One key factor that affects enrollee access is provider payment rates, which are often lower in the Medicaid program than under Medicare or commercial insurance. CMS seeks public comments on how to ensure that Medicaid and CHIP reimbursement rates are adequate to attract and retain a sufficient number of providers, including providers with historically low participation rates (e.g., dental and behavioral health providers).
- How can CMS assess the impact of state payment policies and contracting arrangements on access in order to identify and promote the most favorable arrangements?
- For some services, such as inpatient hospital services, it is possible to compare Medicaid FFS rates against Medicare rates. How should CMS assess payment sufficiency for services that are not covered under Medicare, such as most HCBS and dental services?
- How can CMS align payment standards across Medicaid and CHIP, across FFS and managed care delivery systems, and across service types to ensure access to services is as consistent as possible for all enrollees?
- In addition to payment considerations, CMS is interested in policies that could help reduce the administrative costs associated with provider participation in Medicaid and CHIP (e.g., relating to claims denials or provider enrollment and credentialing).

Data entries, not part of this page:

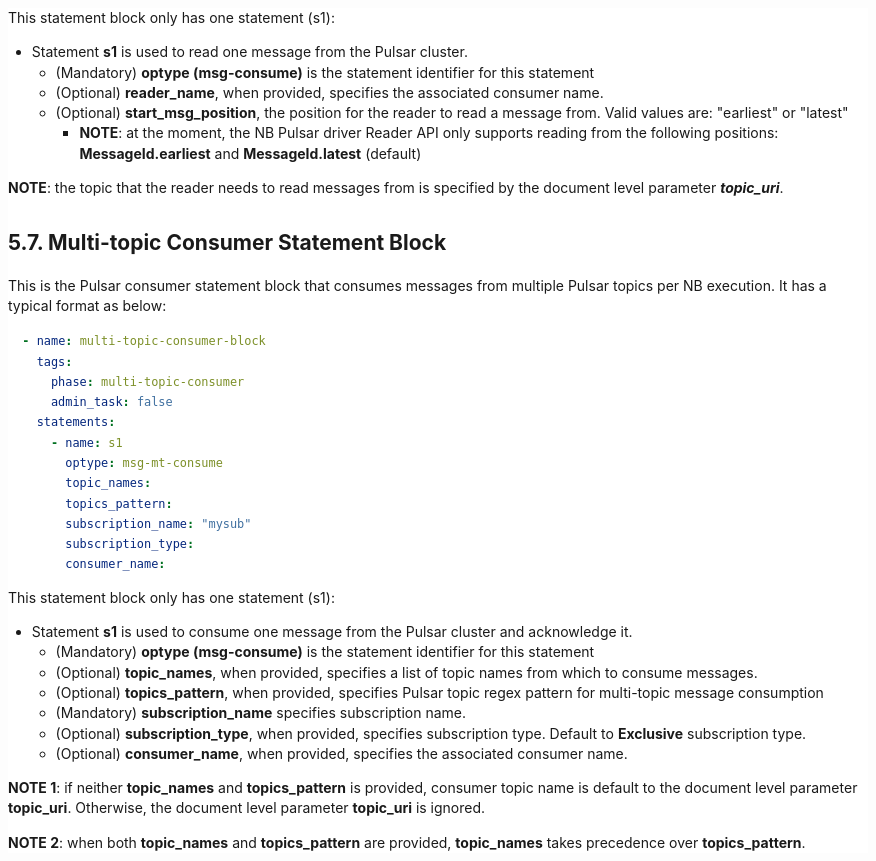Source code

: This statement block only has one statement (s1):

* Statement **s1** is used to read one message from the Pulsar cluster.
    * (Mandatory) **optype (msg-consume)** is the statement identifier for
      this statement
    * (Optional)  **reader_name**, when provided, specifies the associated
      consumer name.
    * (Optional) **start_msg_position**, the position for the reader to read a message from. Valid values are: "earliest" or "latest"
        * **NOTE**: at the moment, the NB Pulsar driver Reader API only supports reading from the following positions: **MessageId.earliest** and **MessageId.latest** (default)

**NOTE**: the topic that the reader needs to read messages from is specified by the document level parameter ***topic_uri***.

## 5.7. Multi-topic Consumer Statement Block

This is the Pulsar consumer statement block that consumes messages from multiple Pulsar topics per NB execution. It has a typical format as below:

```yaml
  - name: multi-topic-consumer-block
    tags:
      phase: multi-topic-consumer
      admin_task: false
    statements:
      - name: s1
        optype: msg-mt-consume
        topic_names:
        topics_pattern:
        subscription_name: "mysub"
        subscription_type:
        consumer_name:
```

This statement block only has one statement (s1):

* Statement **s1** is used to consume one message from the Pulsar cluster and acknowledge it.
    * (Mandatory) **optype (msg-consume)** is the statement identifier for this statement
    * (Optional)  **topic_names**, when provided, specifies a list of topic names from which to consume messages.
    * (Optional)  **topics_pattern**, when provided, specifies Pulsar topic regex pattern for multi-topic message consumption
    * (Mandatory) **subscription_name** specifies subscription name.
    * (Optional)  **subscription_type**, when provided, specifies subscription type. Default to **Exclusive** subscription type.
    * (Optional)  **consumer_name**, when provided, specifies the associated consumer name.

**NOTE 1**: if neither **topic_names** and **topics_pattern** is provided, consumer topic name is default to the document level parameter **topic_uri**. Otherwise, the document level parameter  **topic_uri** is ignored.

**NOTE 2**: when both **topic_names** and **topics_pattern** are provided, **topic_names** takes precedence over **topics_pattern**.
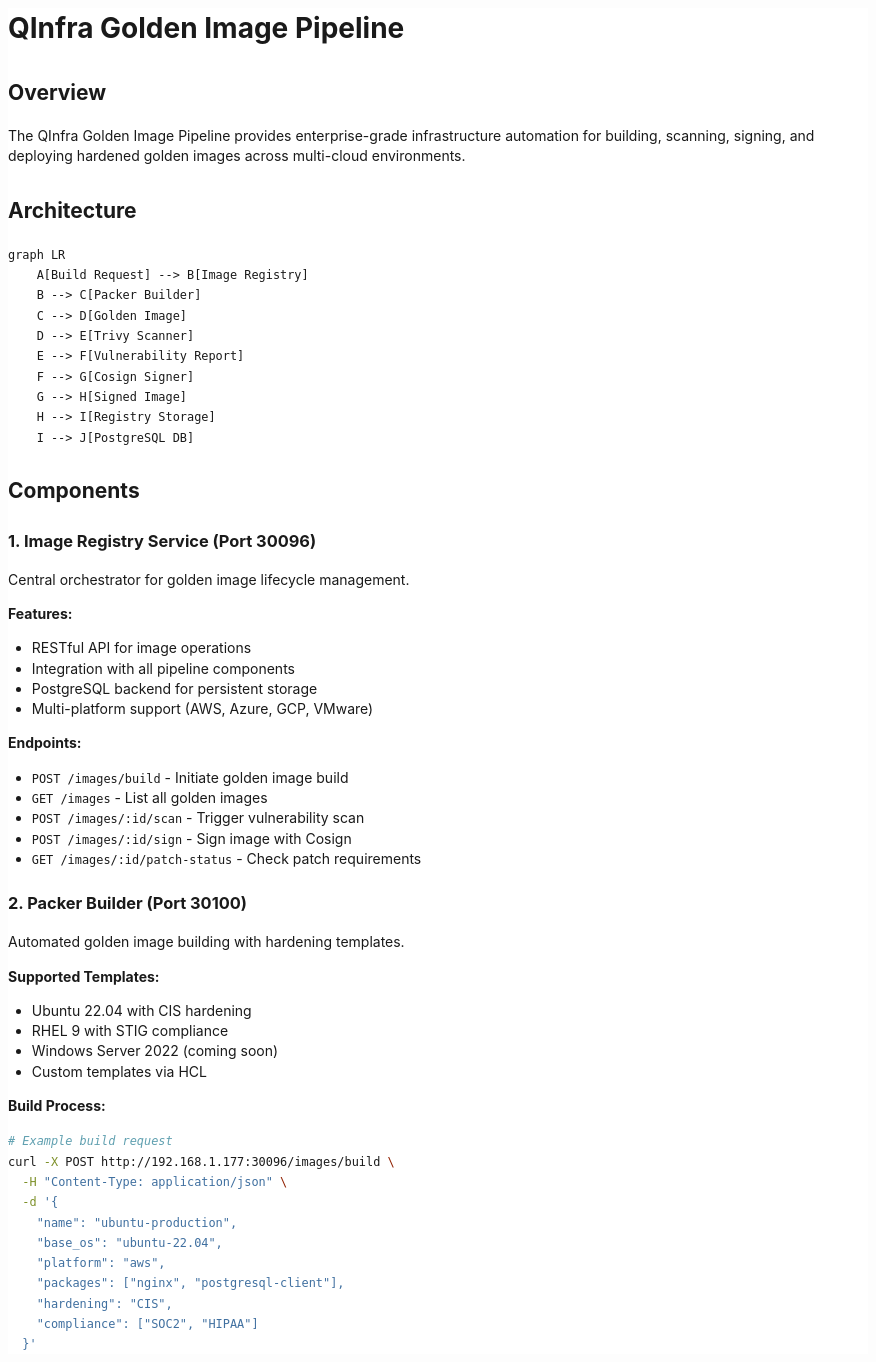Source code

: # QInfra Golden Image Pipeline

## Overview
The QInfra Golden Image Pipeline provides enterprise-grade infrastructure automation for building, scanning, signing, and deploying hardened golden images across multi-cloud environments.

## Architecture

```mermaid
graph LR
    A[Build Request] --> B[Image Registry]
    B --> C[Packer Builder]
    C --> D[Golden Image]
    D --> E[Trivy Scanner]
    E --> F[Vulnerability Report]
    F --> G[Cosign Signer]
    G --> H[Signed Image]
    H --> I[Registry Storage]
    I --> J[PostgreSQL DB]
```

## Components

### 1. Image Registry Service (Port 30096)
Central orchestrator for golden image lifecycle management.

**Features:**
- RESTful API for image operations
- Integration with all pipeline components
- PostgreSQL backend for persistent storage
- Multi-platform support (AWS, Azure, GCP, VMware)

**Endpoints:**
- `POST /images/build` - Initiate golden image build
- `GET /images` - List all golden images
- `POST /images/:id/scan` - Trigger vulnerability scan
- `POST /images/:id/sign` - Sign image with Cosign
- `GET /images/:id/patch-status` - Check patch requirements

### 2. Packer Builder (Port 30100)
Automated golden image building with hardening templates.

**Supported Templates:**
- Ubuntu 22.04 with CIS hardening
- RHEL 9 with STIG compliance
- Windows Server 2022 (coming soon)
- Custom templates via HCL

**Build Process:**
```bash
# Example build request
curl -X POST http://192.168.1.177:30096/images/build \
  -H "Content-Type: application/json" \
  -d '{
    "name": "ubuntu-production",
    "base_os": "ubuntu-22.04",
    "platform": "aws",
    "packages": ["nginx", "postgresql-client"],
    "hardening": "CIS",
    "compliance": ["SOC2", "HIPAA"]
  }'
```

Comments on the RFI are due April 18. The responses will inform CMS’ future guidance and rulemaking on issues related to enrollment, redeterminations, and access to care, as will CMS’ ongoing internal efforts to engage with subject matter experts, convene stakeholder roundtables, and perform regulatory gap analyses. Eligibility, enrollment, and access are important and complex topics, as evidenced by the consistent interest across administrations and the uneven history of proposed and final rulemaking. With this RFI, the Biden administration has publicly launched the most robust reassessment of these issues in more than half a decade. Achieving substantial reforms in these areas will require a concerted effort to clarify policy objectives and advance rulemaking. The outcome may be revised federal standards that significantly affect Medicaid operations for states and managed care plans, payment rates for participating providers, and enrollees’ ability to enroll in coverage and access covered services.
 See, for example, CMS’ recent toolkits regarding general state processes and managed care programs.
 Ex-parte renewals meaning renewals based on information available to the state, without any need for the enrollee to fill out a form.